Third, Peter’s career is an excellent example of the way in which universities used to promote social mobility. He was brought up in Egan Road, part of the Council’s housing development for the North End of Birkenhead in the early 1920s. Even then, it was a disadvantaged area, prompting his father, an employee of the Great Western Railway, to reflect that among the road’s residents, ‘only he and a postman were in regular jobs’ during the early 1930s. He attended two local primary schools and, subsequently, Temple Road School. Conscripted for National Service (in the Royal Army Service Corps) he claimed to have been one of the last British soldiers to have left Palestine. After being demobbed, his fascination with motorcycles (particularly the new Japanese models) led him eventually to establish a business in Birkenhead (Davies & Jones) which was followed some years later by his acquisition of a stake in two local car companies. This was hardly a traditional background for anyone seeking university admission, but after obtaining his teaching diploma at St. John’s College, York, he taught History for two years at Hamilton Secondary School for Boys in Birkenhead. By the 1970s, Peter’s success certainly encouraged junior staff in the Department of Economic History to believe that they had made the right career choice. He drove Professor Hyde, then suffering from failing eyesight, into the University in his 1953 Bentley R Type, arriving precisely at 10.30 in time for refreshments in the Senior Common Room; he left Birkenhead behind and built a house in Caldy whose residents already enjoyed a higher life expectancy than those on the eastern side of the Wirral Peninsula; and ‘Cmar’ (otherwise known as ‘the ranch’) became the venue for the annual reception for external examiners.
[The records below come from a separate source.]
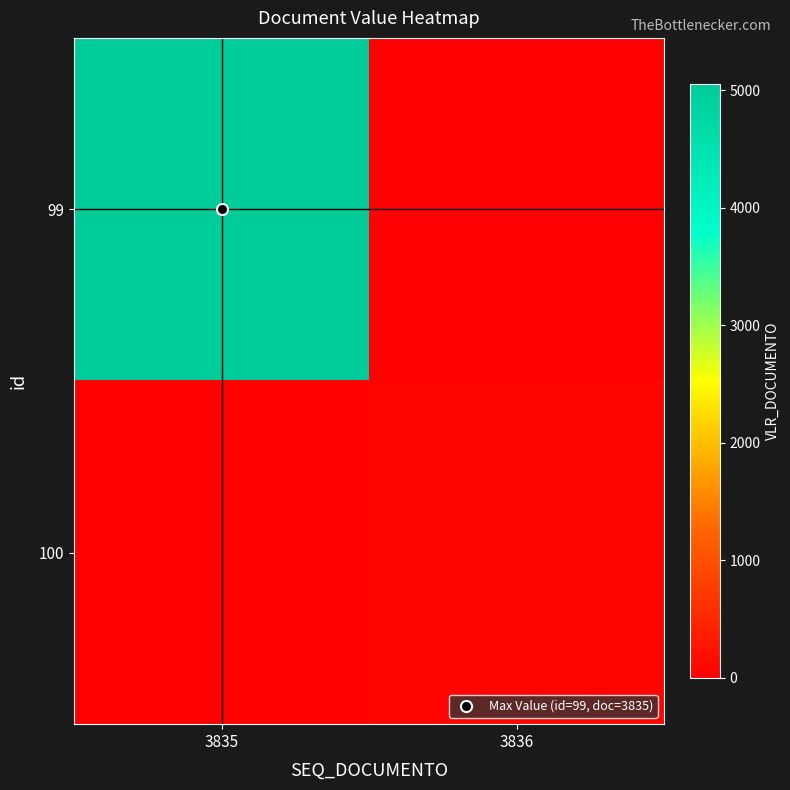

Reading left to right, list all the values displayed in this chart.

99: 3835=5054	3836=0
100: 3835=0	3836=60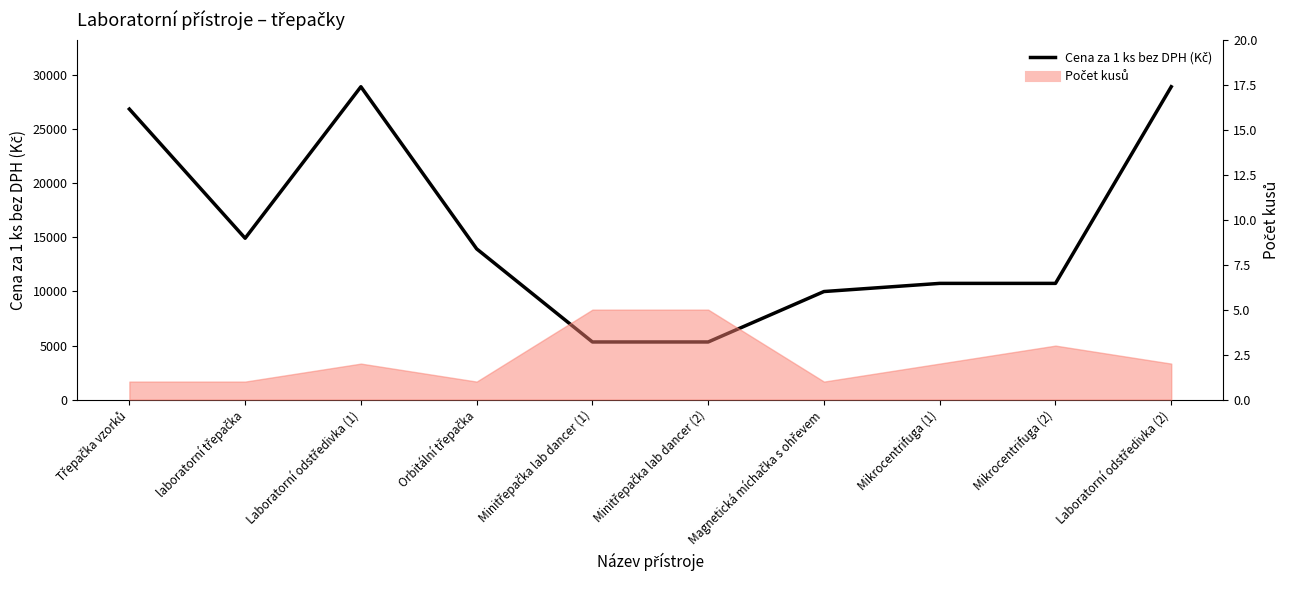

At which category does Počet kusů reach its first local valley?

Orbitální třepačka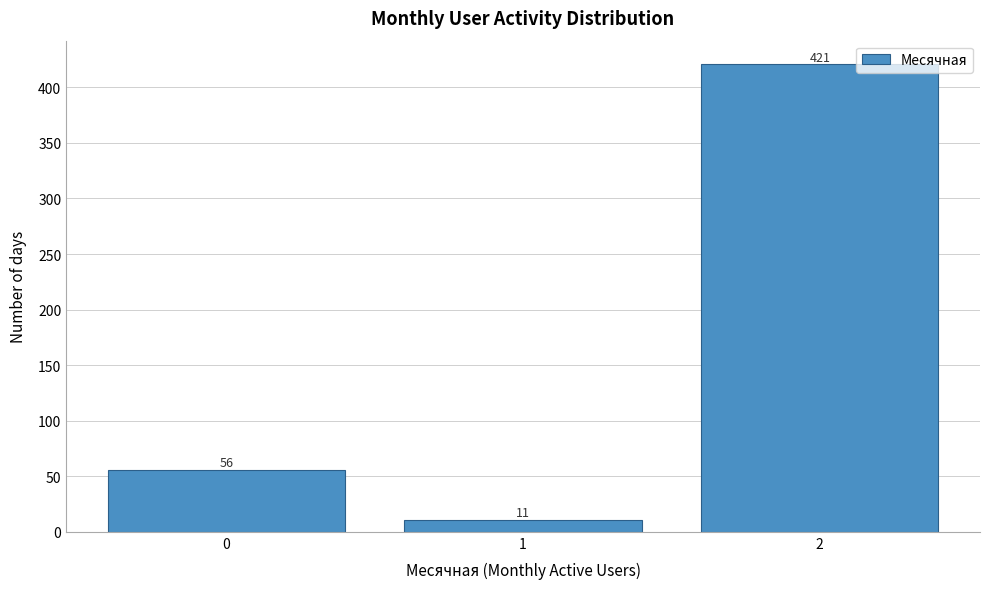

How tall is the bar that spans 0.5 to 1.5 on the x-axis?

11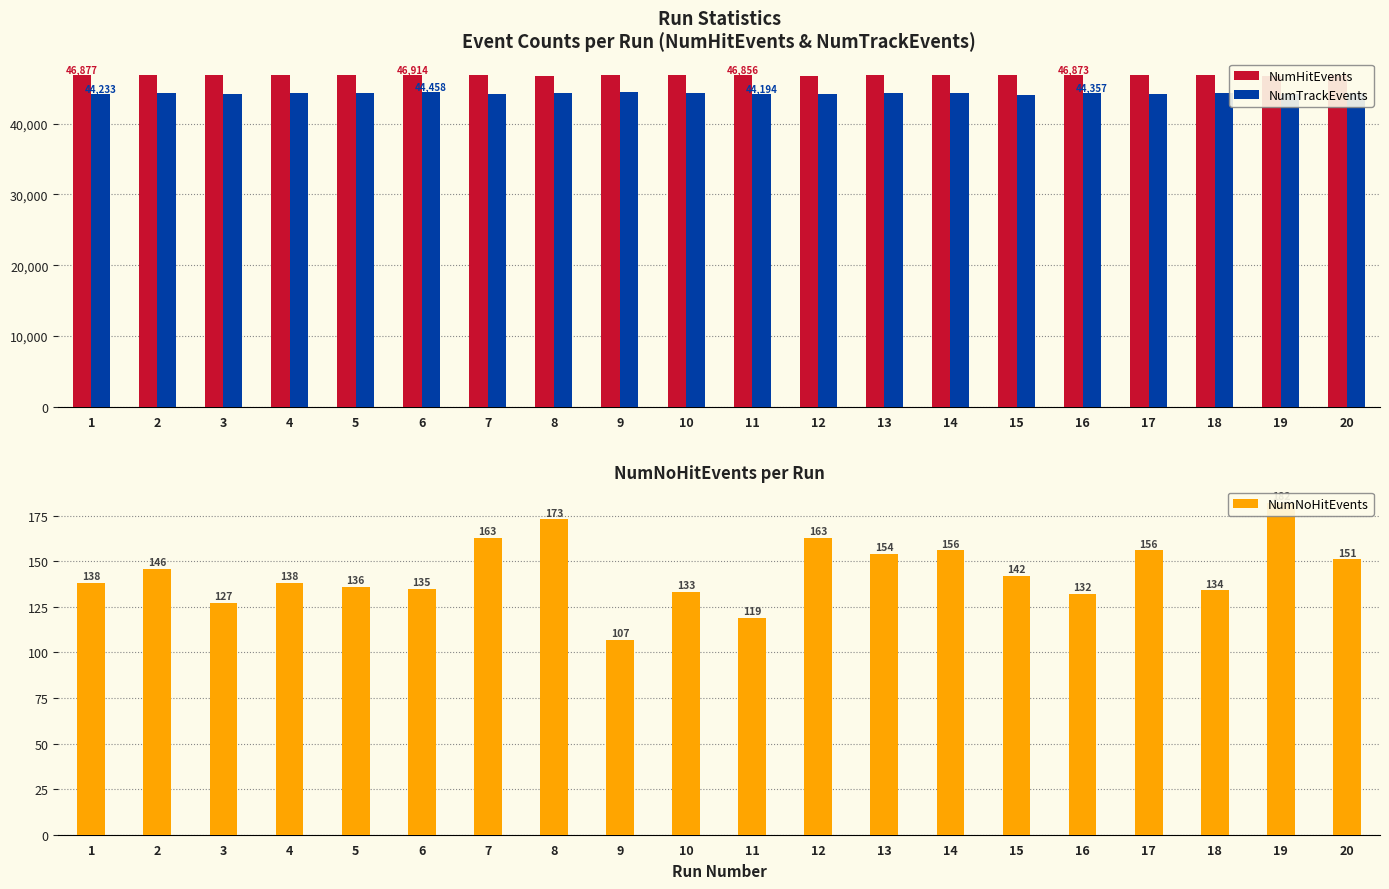

Which has a higher value, 20 or 11?

11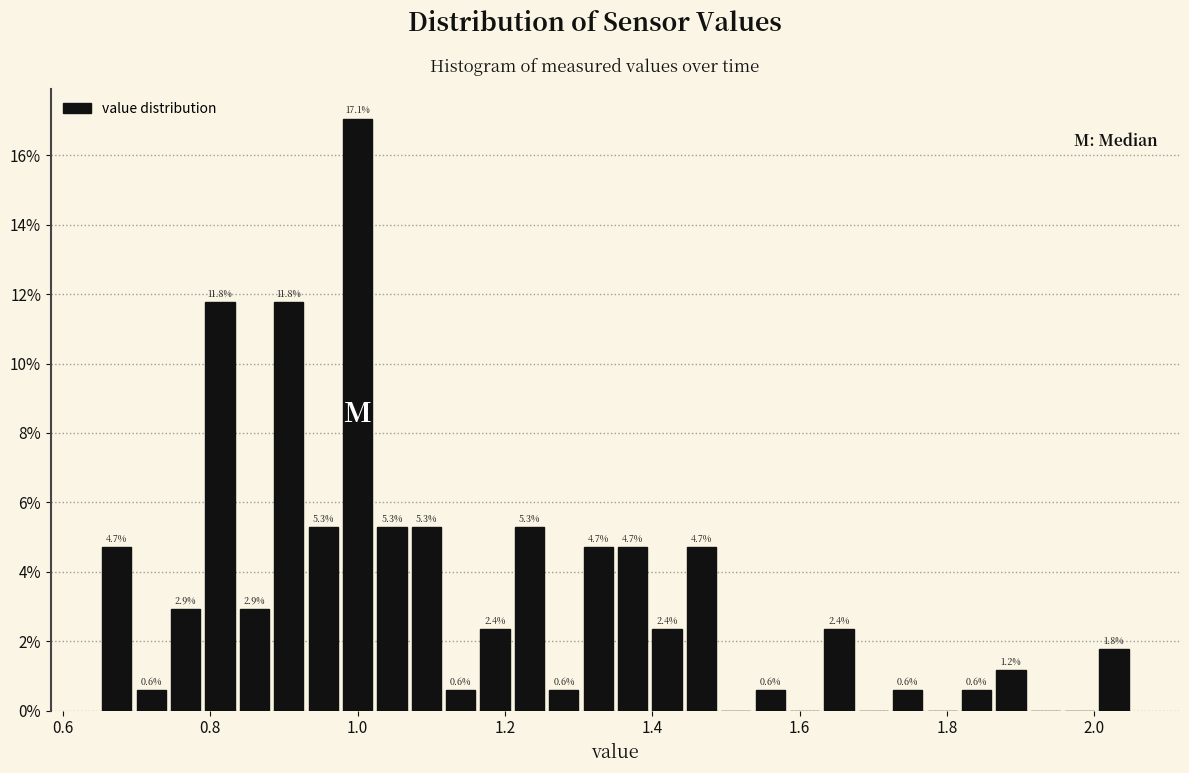

Around what value on the x-axis is the tallest bar? Give the approximate position of its centre, as read against the axis.

1.00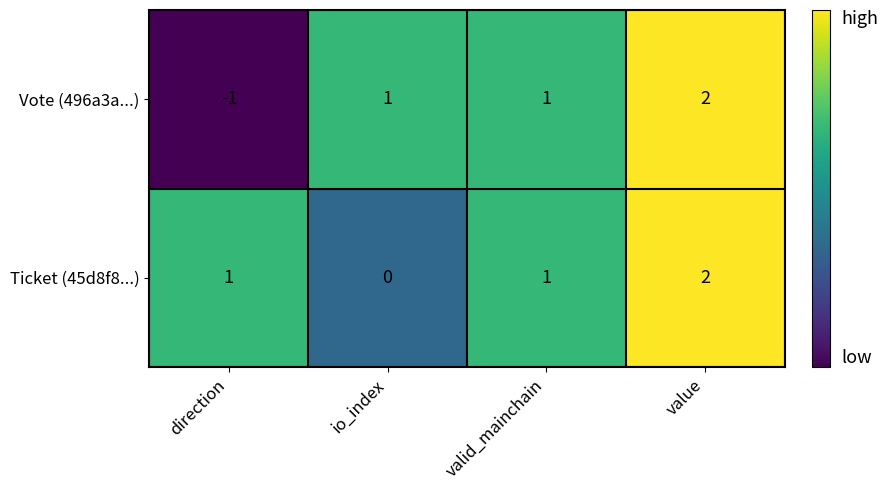

What is the minimum value shown in the chart?

-1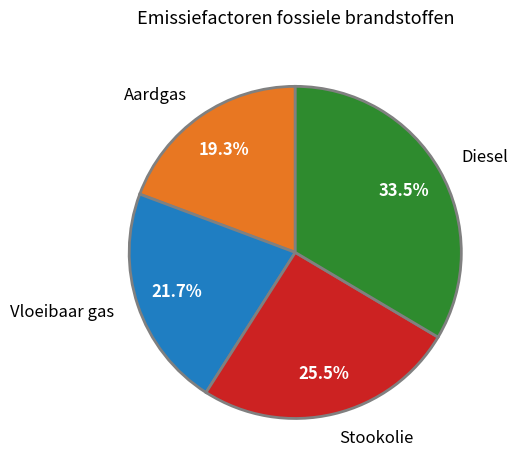

Is it true that Vloeibaar gas is 10% of the pie?

False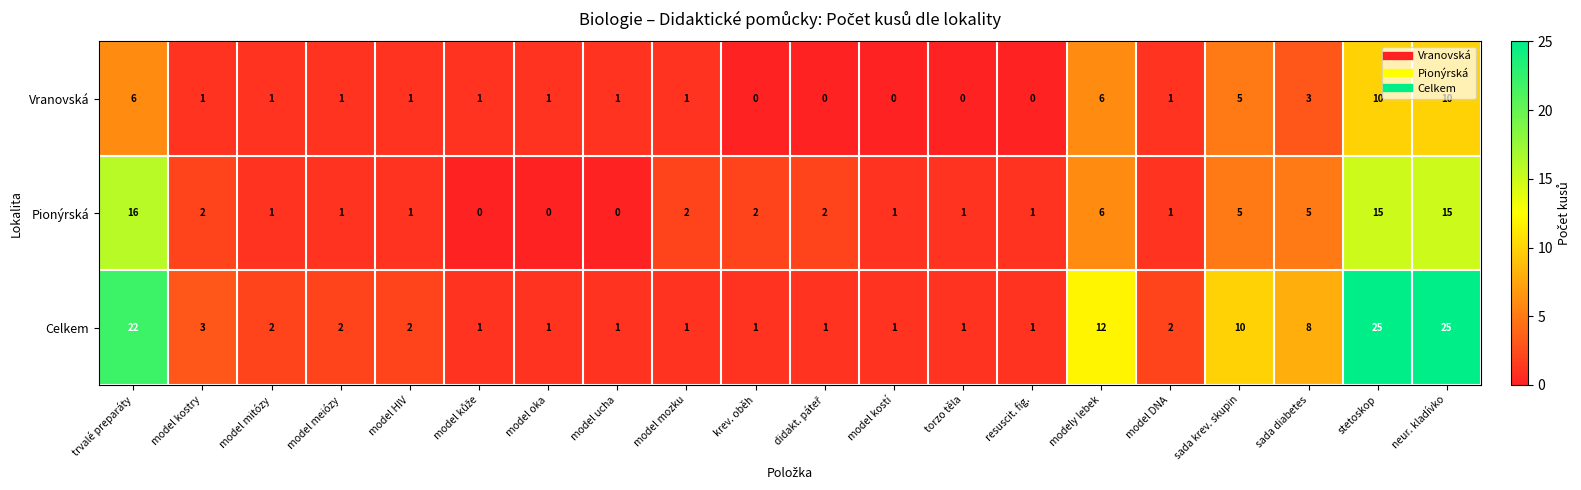

The value of Pionýrská at model meiózy is 1. True or false?

True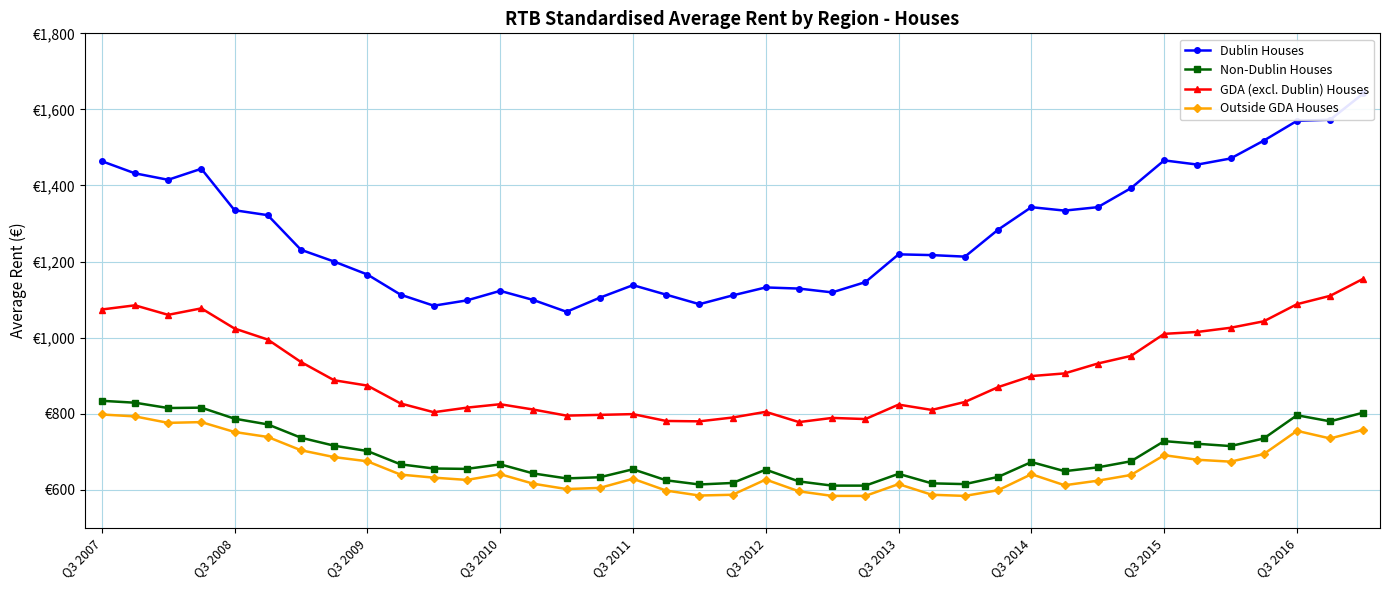

Count the number of data series in this chart.

4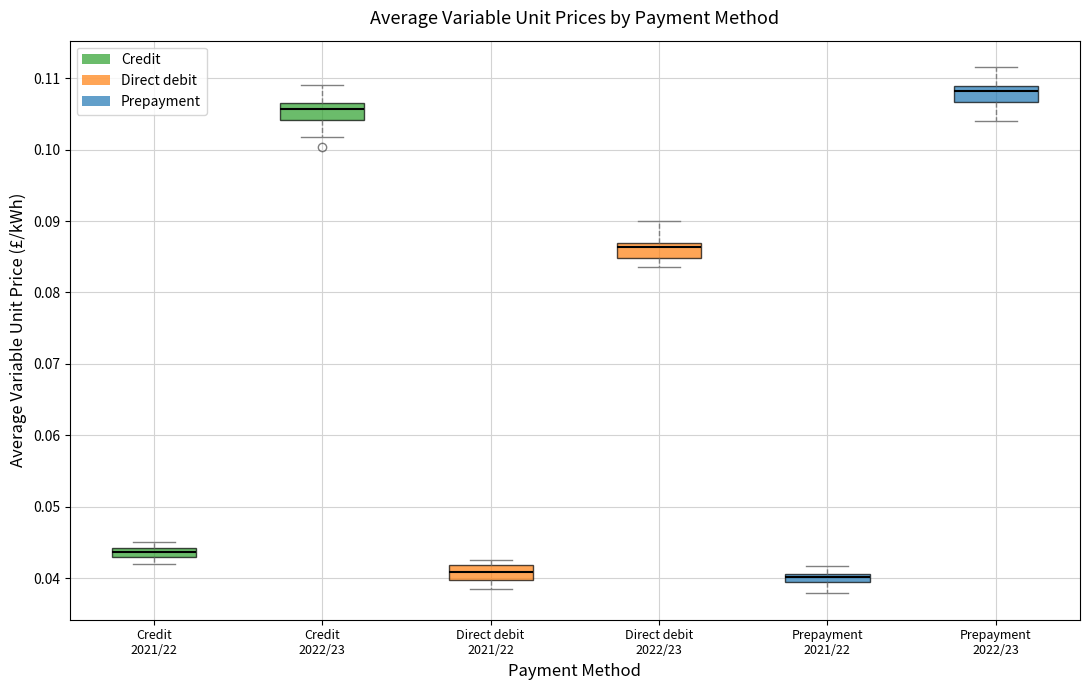

Where does the lower whisker of the box for Credit 2022/23 end on the y-axis? The values are not printed on the chart, so give them approximately, as read against the axis.

0.102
Today, as a result of the government’s tuition fee policy, mature students have become a rarity, but Peter by his own determination proved what could be achieved at a time when opportunities were also restricted.
He first met Maureen Cheshire in 1956 when they both attended a British Constitution ‘A’ level course at Birkenhead Technical College. Throughout their marriage she was a constant support: looking after a stream of visiting academics, including a Japanese professor who stayed with them for three months; entertaining external examiners; and always showing a supportive interest in Peter’s colleagues and research students. He was ‘a lovely man and a real gentleman’. Peter is survived by Maureen and Simon, his son, of whom he was very proud.
Peter Neville Davies, born Birkenhead, 14th July 1927; died Caldy, 19th March 2020.